Permutation tests provide a robust and powerful tool for testing various statistical hypotheses. Their use for univariate test statistics is simple, and they yield valid inference under minimal assumptions about the underlying data distribution. Let $T_0$ be a univariate test statistic computed for a given data set. For a chosen number $B$ of repetitions, one randomly shuffles the labels of the observations and calculates the test statistics for the permuted data sets to obtain a permutation sample $T_1,\mathrm{\dots },T_B$. The permutation p-value is computed as a proportion of $T_j$, $j=1,\mathrm{\dots },B$, that are more extreme than $T_0$.

There are various problems where the test statistic under investigation is multivariate, with the multiple testing problem being a simple example, as multiple test statistics can be viewed as components of a single multivariate test statistic. Unfortunately, the permutation principle does not straightforwardly extend to the multivariate setup. If the test statistic ${𝑻}_0$ takes values in ${ℝ}^d$, $d>1$, then the permutation sample ${𝑻}_1,\mathrm{\dots },{𝑻}_B$ can be obtained analogously, but it is not clear how to decide which values are more extreme than ${𝑻}_0$ due to the lack of natural ordering in ${ℝ}^d$. Traditional approaches to multivariate permutation tests rely on a suitable transformation of a vector of componentwise permutation p-values. However, this approach has several drawbacks.

The problem of extremeness in ${ℝ}^d$ is closely related to a definition of multivariate quantiles. Recently, Hallin et al. [2021] introduced a concept of multivariate quantiles derived from the optimal measure transportation (OMT). This contribution presents a new approach to permutation tests from Hlávka et al. [2024] that utilizes this concept.

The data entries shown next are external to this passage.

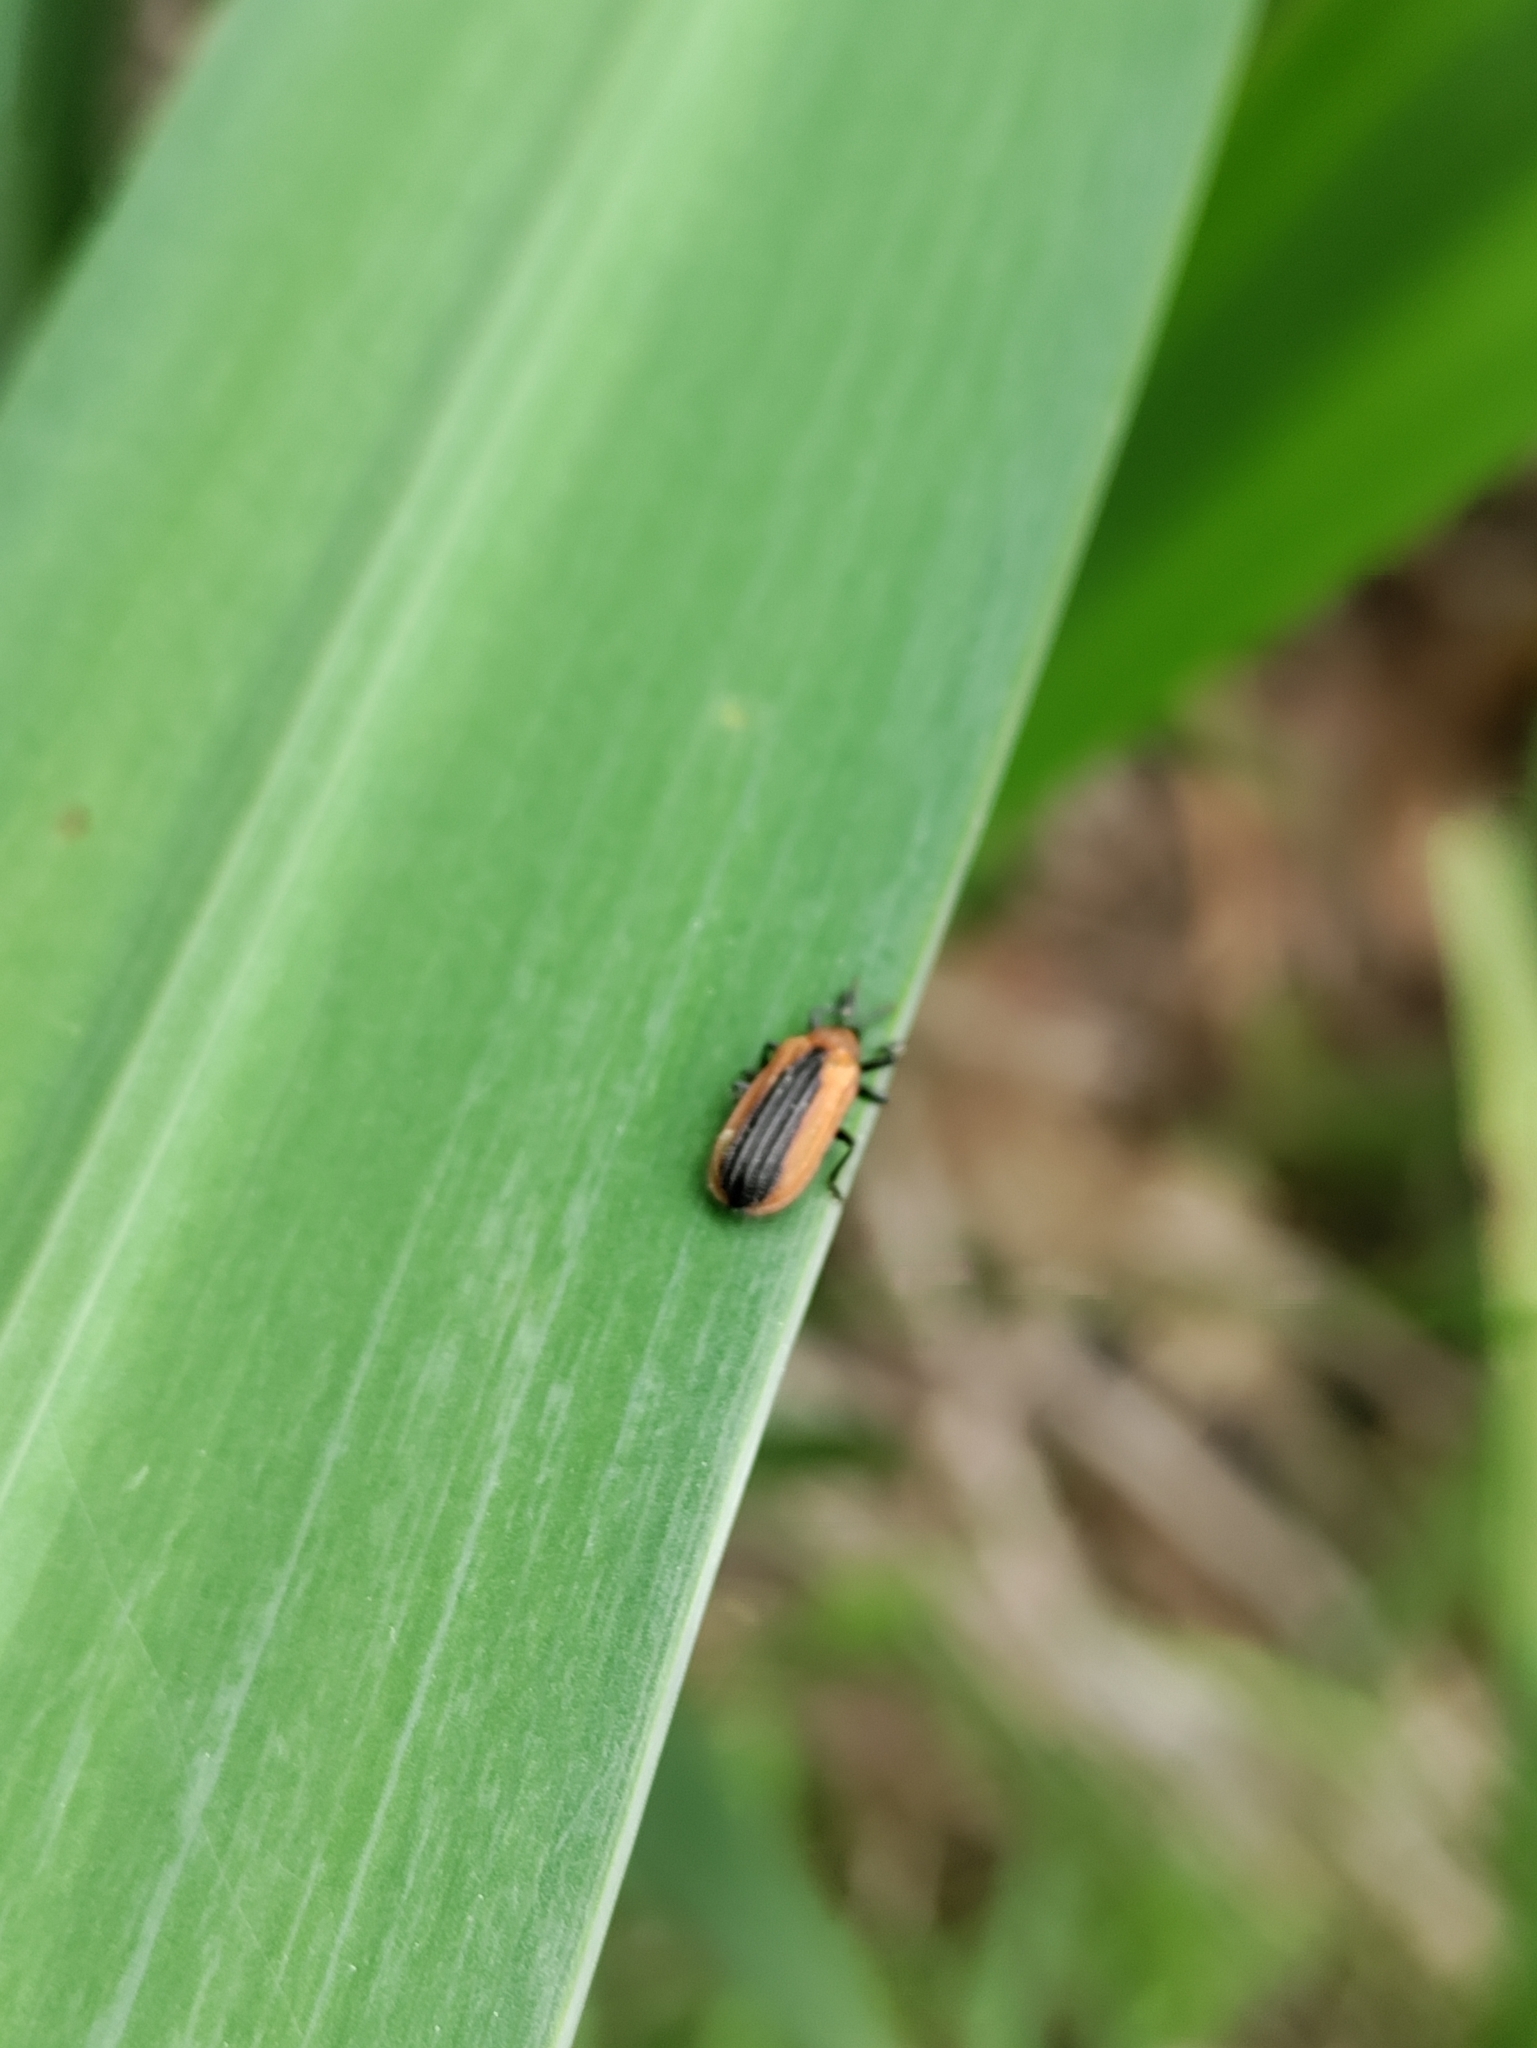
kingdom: Animalia
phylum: Arthropoda
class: Insecta
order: Coleoptera
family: Chrysomelidae
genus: Odontota
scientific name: Odontota dorsalis
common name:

The OMT permutation tests are based on the discrete $L_2$ optimal measure transport ${𝑭}^{*}$ of the set $𝒯=\{{𝑻}_0,{𝑻}_1,\mathrm{\dots },{𝑻}_B\}$ of $B+1$ points in ${ℝ}^d$ to a specified regular grid set $𝒢$ of $B+1$ points in the unit ball in ${ℝ}^d$. The extremeness of ${𝑻}_0$ is then evaluated via extremeness of its image ${𝑭}^{*}({𝑻}_{\mathrm{𝟎}})$ among ${𝑭}^{*}({𝑻}_j)$, $j=1,\mathrm{\dots },B$, i.e. the permutation $p$-value is computed as the relative frequency of ${𝑭}^{*}({𝑻}_j)$, $j=1,\mathrm{\dots },B$, such that $\parallel {𝑭}^{*}({𝑻}_b)\parallel \ge \parallel {𝑭}^{*}({𝑻}_0)\parallel$.

The proposed approach is distribution-free and it requires only mild assumptions about exchangeability under the null hypothesis. Beside the final permutation p-value, the approach allows also to calculate and interpret contributions of the components of the vector test statistic ${𝑻}_0$ to the rejection of the null hypothesis. Illustrative practical examples will be presented.